## Records shown
· · · · · · ·
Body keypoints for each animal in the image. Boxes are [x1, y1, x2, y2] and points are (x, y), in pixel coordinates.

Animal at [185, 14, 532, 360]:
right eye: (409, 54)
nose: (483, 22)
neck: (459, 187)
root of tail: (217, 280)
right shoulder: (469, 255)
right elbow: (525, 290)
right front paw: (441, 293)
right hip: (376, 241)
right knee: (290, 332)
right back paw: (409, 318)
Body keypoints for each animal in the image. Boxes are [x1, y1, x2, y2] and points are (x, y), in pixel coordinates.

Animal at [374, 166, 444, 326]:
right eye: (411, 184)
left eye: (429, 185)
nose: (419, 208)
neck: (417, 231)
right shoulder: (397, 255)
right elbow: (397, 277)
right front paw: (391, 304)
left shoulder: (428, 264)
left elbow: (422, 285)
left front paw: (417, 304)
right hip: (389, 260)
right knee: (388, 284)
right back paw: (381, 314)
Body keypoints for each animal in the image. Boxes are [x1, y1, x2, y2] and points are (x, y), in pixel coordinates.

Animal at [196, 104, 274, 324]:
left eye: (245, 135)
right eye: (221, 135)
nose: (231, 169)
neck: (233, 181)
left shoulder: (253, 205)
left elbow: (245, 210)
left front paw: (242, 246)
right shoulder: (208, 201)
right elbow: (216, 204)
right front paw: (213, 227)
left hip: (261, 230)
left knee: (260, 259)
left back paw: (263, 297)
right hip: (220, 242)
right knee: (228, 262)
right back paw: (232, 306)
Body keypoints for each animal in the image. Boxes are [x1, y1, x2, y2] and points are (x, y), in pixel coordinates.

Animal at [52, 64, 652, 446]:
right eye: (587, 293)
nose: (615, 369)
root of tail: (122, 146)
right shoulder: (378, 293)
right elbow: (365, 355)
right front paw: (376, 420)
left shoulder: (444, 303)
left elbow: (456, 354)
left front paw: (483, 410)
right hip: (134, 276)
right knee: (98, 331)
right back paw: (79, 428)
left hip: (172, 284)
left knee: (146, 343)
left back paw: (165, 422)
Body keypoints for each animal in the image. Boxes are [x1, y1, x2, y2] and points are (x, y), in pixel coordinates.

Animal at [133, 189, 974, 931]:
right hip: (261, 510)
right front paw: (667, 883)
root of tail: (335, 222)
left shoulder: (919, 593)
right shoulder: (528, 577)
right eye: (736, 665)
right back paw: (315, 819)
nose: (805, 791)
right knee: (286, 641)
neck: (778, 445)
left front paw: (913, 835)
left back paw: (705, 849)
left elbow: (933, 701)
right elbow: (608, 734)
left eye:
· · · · · · ·
Transcribe, exactly and without additions, the lines of the records above, beginning with the line that contains "right hip: (389, 260)" and ending with the line that contains "right shoulder: (208, 201)", both included.

## Response area
right hip: (389, 260)
right knee: (388, 284)
right back paw: (381, 314)
Body keypoints for each animal in the image. Boxes are [x1, y1, x2, y2] and points are (x, y), in pixel coordinates.

Animal at [196, 104, 274, 324]:
left eye: (245, 135)
right eye: (221, 135)
nose: (231, 169)
neck: (233, 181)
left shoulder: (253, 205)
left elbow: (245, 210)
left front paw: (242, 246)
right shoulder: (208, 201)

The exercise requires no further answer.